On Sat, Sep 02, 2000 at 01:52:09PM +0200, Bart Lateur wrote:
> On 1 Sep 2000 20:50:20 -0000, Perl6 RFC Librarian wrote:
>
> >Imagine a very long input string containing data such as this:
> >
> > ... GCAAGAATTGAACTGTAG ...
> >
> >If you want to match text that matches /GA+C/, but not when it
> >follows /G+A+T+/, you cannot at present do so easily. Under this
> >proposal, you might be able to it like this: /GA+C(?!(?r)T+A+G+)/, or
> >under the alternative syntax: /GA+C(?`!G+A+T+)/.
>
> I think the location of the lookbehind stuff inside the regex is weird.
> This looks more natural to me:
>
> /(?`!G+A+T+)GA+C/
This is similar to the point Mark Dominus raised regarding the earlier
RFC: that, strictly speaking, you only need one lookbehind per regex.
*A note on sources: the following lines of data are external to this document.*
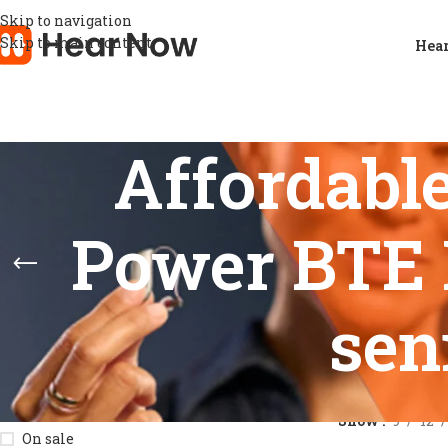
Skip to navigation
Skip to main content
Hear
Affordabl
Power BTE H
sen
STOCK STATUS
Home
/
Products
Show
9
12
On sale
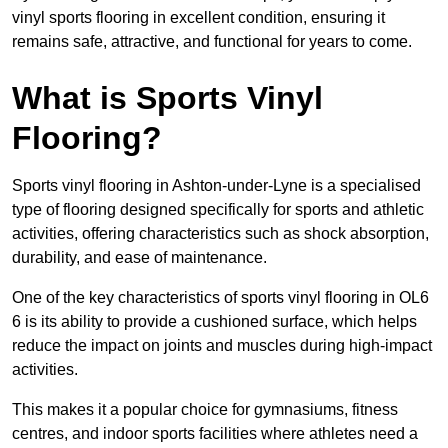
vinyl sports flooring in excellent condition, ensuring it
remains safe, attractive, and functional for years to come.
What is Sports Vinyl
Flooring?
Sports vinyl flooring in Ashton-under-Lyne is a specialised
type of flooring designed specifically for sports and athletic
activities, offering characteristics such as shock absorption,
durability, and ease of maintenance.
One of the key characteristics of sports vinyl flooring in OL6
6 is its ability to provide a cushioned surface, which helps
reduce the impact on joints and muscles during high-impact
activities.
This makes it a popular choice for gymnasiums, fitness
centres, and indoor sports facilities where athletes need a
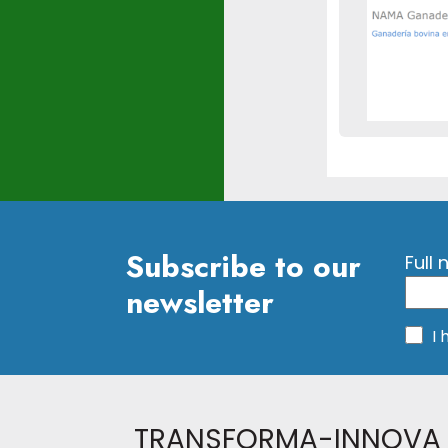
Subscribe to our
Full
newsletter
I
TRANSFORMA-INNOVA 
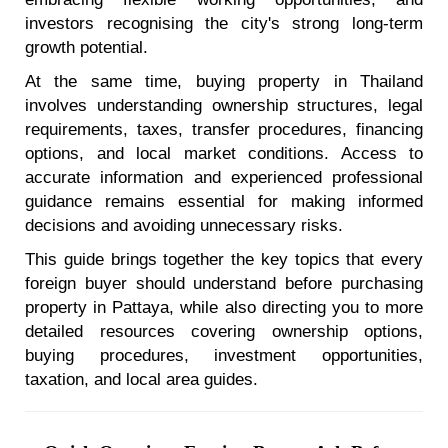
investors recognising the city's strong long-term
growth potential.
At the same time, buying property in Thailand
involves understanding ownership structures, legal
requirements, taxes, transfer procedures, financing
options, and local market conditions. Access to
accurate information and experienced professional
guidance remains essential for making informed
decisions and avoiding unnecessary risks.
This guide brings together the key topics that every
foreign buyer should understand before purchasing
property in Pattaya, while also directing you to more
detailed resources covering ownership options,
buying procedures, investment opportunities,
taxation, and local area guides.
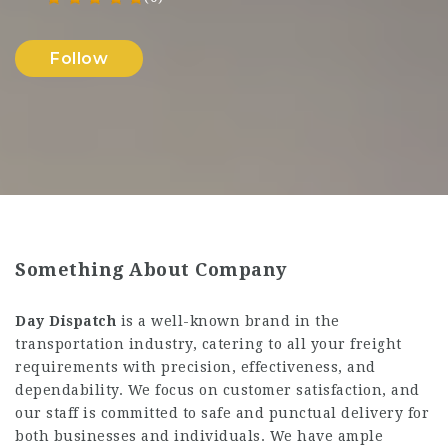
Follow
Something About Company
Day Dispatch
is a well-known brand in the
transportation industry, catering to all your freight
requirements with precision, effectiveness, and
dependability. We focus on customer satisfaction, and
our staff is committed to safe and punctual delivery for
both businesses and individuals. We have ample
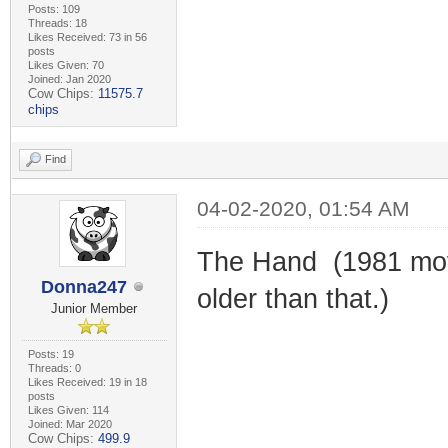
Posts: 109
Threads: 18
Likes Received: 73 in 56
posts
Likes Given: 70
Joined: Jan 2020
Cow Chips:
11575.7
chips
Find
04-02-2020, 01:54 AM
The Hand (1981 movi
Donna247
older than that.)
Junior Member
Posts: 19
Threads: 0
Likes Received: 19 in 18
posts
Likes Given: 114
Joined: Mar 2020
Cow Chips:
499.9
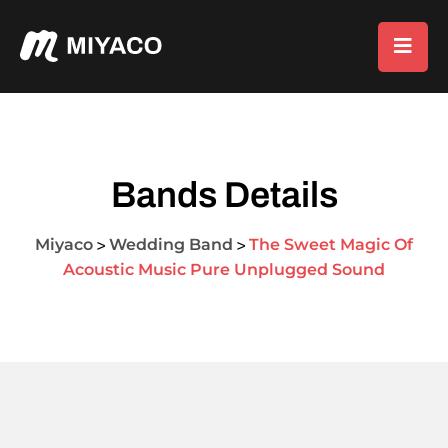
Bands Details
Miyaco
Wedding Band
The Sweet Magic Of
>
>
Acoustic Music Pure Unplugged Sound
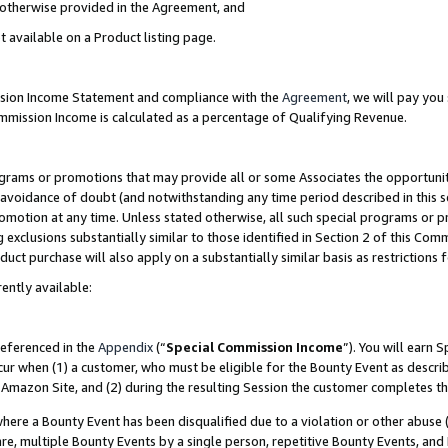
s otherwise provided in the Agreement, and
t available on a Product listing page.
ission Income Statement and compliance with the
Agreement
, we will pay yo
ommission Income is calculated as a percentage of Qualifying Revenue.
grams or promotions that may provide all or some Associates the opportunit
e avoidance of doubt (and notwithstanding any time period described in this s
romotion at any time. Unless stated otherwise, all such special programs or 
 exclusions substantially similar to those identified in Section 2 of this Co
ct purchase will also apply on a substantially similar basis as restrictions
ently available:
referenced in the
Appendix
(“
Special Commission Income
”). You will earn 
cur when (1) a customer, who must be eligible for the Bounty Event as descri
Amazon Site, and (2) during the resulting Session the customer completes th
re a Bounty Event has been disqualified due to a violation or other abuse (
e, multiple Bounty Events by a single person, repetitive Bounty Events, and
I
thought that it was more general to allow the lookbehind anywhere inside
the regex, and to be able to use it multiple times. Your regex would
work, too, under this proposal, but the ability to specify at what
point(s) exactly in the matching process the lookbehind should occur
seemed to me a desireable feature that might come at no extra cost.
Your version is closer to the way lookbehind works now, so this syntax
might be thought to be clearer; I should add to the RFC an explicit
note about this. Perhaps the same functionality I want could be
achieved with your syntax. Would /(?`!G+A+T+)(?:GA+)C/ mean "Match GA+,
then do the lookbehind, then match C"? Is so, I'd be happy with that.
Peter